Your objective →
Show every line from the entries that follow which holds the word "linecap".

Provided information Start Marker

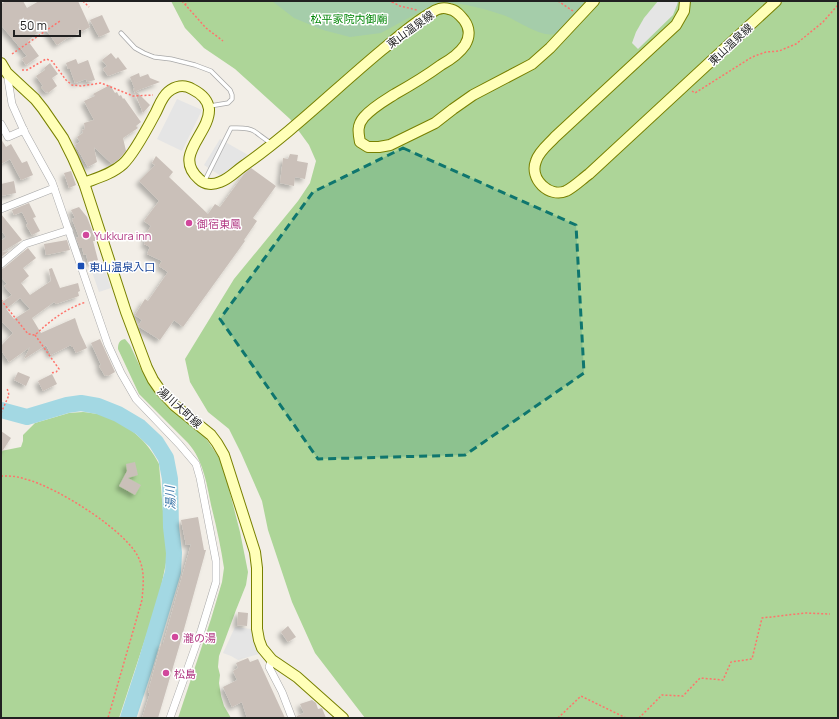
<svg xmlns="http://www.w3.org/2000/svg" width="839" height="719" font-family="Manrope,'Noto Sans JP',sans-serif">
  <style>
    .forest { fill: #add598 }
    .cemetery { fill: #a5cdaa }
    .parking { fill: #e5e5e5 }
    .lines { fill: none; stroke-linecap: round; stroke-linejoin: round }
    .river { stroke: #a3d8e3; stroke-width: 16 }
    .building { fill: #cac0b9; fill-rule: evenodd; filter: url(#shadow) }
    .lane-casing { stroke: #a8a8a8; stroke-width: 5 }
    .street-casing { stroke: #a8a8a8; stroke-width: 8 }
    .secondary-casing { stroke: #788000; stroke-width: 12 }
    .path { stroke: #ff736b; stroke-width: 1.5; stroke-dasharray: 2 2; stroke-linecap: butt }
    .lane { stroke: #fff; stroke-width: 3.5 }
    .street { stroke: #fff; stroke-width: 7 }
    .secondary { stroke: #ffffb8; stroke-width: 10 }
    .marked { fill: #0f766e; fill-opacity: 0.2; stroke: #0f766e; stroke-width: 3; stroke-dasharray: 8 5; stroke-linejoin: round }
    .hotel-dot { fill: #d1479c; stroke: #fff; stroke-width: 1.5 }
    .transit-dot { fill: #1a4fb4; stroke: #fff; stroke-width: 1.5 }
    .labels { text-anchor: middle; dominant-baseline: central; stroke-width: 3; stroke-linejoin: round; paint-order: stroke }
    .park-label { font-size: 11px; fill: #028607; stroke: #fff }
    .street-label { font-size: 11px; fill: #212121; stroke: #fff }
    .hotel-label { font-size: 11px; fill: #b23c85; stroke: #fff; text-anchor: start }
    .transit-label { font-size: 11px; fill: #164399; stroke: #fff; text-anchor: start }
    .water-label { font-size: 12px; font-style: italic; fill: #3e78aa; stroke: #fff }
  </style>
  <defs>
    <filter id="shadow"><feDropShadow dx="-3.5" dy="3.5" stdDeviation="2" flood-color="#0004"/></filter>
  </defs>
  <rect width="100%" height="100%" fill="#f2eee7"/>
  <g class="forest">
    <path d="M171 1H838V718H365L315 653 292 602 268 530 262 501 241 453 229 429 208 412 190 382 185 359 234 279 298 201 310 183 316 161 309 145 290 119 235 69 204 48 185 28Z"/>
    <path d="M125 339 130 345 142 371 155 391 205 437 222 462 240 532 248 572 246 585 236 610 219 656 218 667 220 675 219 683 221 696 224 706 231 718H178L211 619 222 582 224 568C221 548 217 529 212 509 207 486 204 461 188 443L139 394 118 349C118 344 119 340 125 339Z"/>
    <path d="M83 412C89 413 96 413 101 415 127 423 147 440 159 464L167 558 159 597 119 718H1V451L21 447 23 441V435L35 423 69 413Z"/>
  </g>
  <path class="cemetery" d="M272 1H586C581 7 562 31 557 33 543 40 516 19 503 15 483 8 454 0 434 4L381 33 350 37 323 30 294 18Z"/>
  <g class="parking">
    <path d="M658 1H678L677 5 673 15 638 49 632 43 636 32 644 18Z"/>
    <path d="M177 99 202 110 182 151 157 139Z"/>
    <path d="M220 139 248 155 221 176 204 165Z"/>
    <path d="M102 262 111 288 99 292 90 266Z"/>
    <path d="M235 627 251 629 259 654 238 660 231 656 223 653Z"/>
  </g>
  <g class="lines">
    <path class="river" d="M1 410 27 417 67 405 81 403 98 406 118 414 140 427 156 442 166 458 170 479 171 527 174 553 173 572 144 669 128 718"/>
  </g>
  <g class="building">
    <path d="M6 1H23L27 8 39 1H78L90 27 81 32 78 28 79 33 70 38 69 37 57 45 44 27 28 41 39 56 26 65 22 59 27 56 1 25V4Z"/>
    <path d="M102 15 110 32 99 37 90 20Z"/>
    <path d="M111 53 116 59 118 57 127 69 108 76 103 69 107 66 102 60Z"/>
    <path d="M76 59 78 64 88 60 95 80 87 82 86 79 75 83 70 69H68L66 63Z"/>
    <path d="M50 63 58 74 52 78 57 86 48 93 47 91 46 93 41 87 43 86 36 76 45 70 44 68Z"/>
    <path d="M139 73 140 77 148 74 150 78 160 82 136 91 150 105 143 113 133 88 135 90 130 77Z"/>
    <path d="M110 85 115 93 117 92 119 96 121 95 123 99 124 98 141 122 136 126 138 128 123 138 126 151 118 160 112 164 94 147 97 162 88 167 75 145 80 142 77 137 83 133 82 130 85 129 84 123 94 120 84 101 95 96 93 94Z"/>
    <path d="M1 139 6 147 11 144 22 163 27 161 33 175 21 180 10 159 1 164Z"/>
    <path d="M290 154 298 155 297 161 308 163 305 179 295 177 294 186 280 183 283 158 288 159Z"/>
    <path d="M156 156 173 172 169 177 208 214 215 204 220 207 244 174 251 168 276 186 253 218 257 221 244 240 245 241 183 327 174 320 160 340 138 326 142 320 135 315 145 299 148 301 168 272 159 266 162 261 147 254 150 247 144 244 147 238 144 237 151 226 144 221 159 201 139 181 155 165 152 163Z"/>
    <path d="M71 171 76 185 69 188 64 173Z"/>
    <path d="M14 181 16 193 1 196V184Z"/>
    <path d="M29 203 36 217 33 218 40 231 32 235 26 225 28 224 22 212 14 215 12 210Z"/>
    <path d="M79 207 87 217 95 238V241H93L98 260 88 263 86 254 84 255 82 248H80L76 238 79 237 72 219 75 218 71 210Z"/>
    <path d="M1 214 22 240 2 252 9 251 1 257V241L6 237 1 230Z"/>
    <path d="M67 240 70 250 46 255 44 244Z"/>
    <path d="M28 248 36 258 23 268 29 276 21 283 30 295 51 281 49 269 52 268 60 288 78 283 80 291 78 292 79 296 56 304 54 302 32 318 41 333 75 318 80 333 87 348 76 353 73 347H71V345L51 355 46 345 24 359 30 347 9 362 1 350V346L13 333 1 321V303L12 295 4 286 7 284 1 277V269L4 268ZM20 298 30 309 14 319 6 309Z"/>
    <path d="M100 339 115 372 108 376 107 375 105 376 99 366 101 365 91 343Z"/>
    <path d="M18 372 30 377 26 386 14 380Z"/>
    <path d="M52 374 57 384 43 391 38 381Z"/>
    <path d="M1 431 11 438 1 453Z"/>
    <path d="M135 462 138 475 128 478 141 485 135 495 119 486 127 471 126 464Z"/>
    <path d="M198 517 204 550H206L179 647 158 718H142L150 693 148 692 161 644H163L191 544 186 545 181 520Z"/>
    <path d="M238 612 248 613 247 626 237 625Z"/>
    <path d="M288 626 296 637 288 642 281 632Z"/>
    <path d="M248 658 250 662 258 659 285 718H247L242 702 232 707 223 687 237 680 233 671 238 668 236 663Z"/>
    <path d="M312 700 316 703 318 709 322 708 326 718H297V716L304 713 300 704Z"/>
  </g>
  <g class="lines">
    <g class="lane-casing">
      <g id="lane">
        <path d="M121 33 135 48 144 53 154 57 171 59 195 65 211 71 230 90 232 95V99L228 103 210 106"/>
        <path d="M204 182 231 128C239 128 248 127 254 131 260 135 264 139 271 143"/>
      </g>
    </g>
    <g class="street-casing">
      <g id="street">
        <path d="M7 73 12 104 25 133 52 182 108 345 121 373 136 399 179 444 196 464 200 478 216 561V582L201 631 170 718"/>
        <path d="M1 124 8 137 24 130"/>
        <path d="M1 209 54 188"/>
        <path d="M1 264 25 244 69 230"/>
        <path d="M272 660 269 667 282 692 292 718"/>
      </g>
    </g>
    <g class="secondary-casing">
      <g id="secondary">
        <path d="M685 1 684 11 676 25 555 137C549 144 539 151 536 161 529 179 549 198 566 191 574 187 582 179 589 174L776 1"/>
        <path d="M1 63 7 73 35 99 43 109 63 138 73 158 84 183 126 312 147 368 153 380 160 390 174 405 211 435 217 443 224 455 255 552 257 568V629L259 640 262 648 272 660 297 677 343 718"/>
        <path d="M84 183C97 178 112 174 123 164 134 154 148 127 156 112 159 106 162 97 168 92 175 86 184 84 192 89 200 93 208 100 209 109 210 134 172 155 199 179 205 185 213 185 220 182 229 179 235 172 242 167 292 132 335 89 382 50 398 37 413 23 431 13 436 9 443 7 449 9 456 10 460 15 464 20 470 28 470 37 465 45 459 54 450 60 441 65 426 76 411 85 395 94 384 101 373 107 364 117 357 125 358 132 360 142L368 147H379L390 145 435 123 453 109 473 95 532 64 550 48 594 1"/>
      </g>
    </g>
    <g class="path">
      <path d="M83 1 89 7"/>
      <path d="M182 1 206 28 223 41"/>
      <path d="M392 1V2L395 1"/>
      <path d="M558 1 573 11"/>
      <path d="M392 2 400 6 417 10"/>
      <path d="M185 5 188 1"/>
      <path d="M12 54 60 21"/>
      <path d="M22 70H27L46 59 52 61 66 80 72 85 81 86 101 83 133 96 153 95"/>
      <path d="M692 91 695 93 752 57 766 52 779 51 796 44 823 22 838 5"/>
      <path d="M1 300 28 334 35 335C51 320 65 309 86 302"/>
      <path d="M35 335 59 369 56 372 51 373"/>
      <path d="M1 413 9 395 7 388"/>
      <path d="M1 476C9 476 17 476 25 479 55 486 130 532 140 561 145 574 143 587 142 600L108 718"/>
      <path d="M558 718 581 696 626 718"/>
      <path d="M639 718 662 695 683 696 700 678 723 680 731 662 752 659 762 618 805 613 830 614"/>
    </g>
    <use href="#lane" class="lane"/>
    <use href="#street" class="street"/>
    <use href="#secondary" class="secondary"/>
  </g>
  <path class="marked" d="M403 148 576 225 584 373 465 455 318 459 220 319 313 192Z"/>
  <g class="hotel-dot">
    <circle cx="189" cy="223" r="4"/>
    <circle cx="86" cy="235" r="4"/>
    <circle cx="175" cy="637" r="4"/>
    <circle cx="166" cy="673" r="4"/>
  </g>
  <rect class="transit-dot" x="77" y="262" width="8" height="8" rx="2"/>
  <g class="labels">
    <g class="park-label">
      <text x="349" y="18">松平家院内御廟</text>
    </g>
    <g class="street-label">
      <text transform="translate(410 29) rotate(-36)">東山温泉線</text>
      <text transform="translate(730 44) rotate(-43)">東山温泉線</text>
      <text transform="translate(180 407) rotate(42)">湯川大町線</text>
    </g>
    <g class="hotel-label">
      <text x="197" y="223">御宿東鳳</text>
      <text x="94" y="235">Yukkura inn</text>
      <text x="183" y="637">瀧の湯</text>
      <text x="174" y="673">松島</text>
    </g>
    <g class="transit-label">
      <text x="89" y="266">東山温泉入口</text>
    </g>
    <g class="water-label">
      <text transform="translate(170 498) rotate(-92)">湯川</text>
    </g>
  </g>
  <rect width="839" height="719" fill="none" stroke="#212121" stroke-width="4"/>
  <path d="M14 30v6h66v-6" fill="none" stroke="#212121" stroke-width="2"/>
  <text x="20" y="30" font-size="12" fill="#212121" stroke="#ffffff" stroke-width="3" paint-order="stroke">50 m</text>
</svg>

Provided information End Marker

Answer space →
    .lines { fill: none; stroke-linecap: round; stroke-linejoin: round }
    .path { stroke: #ff736b; stroke-width: 1.5; stroke-dasharray: 2 2; stroke-linecap: butt }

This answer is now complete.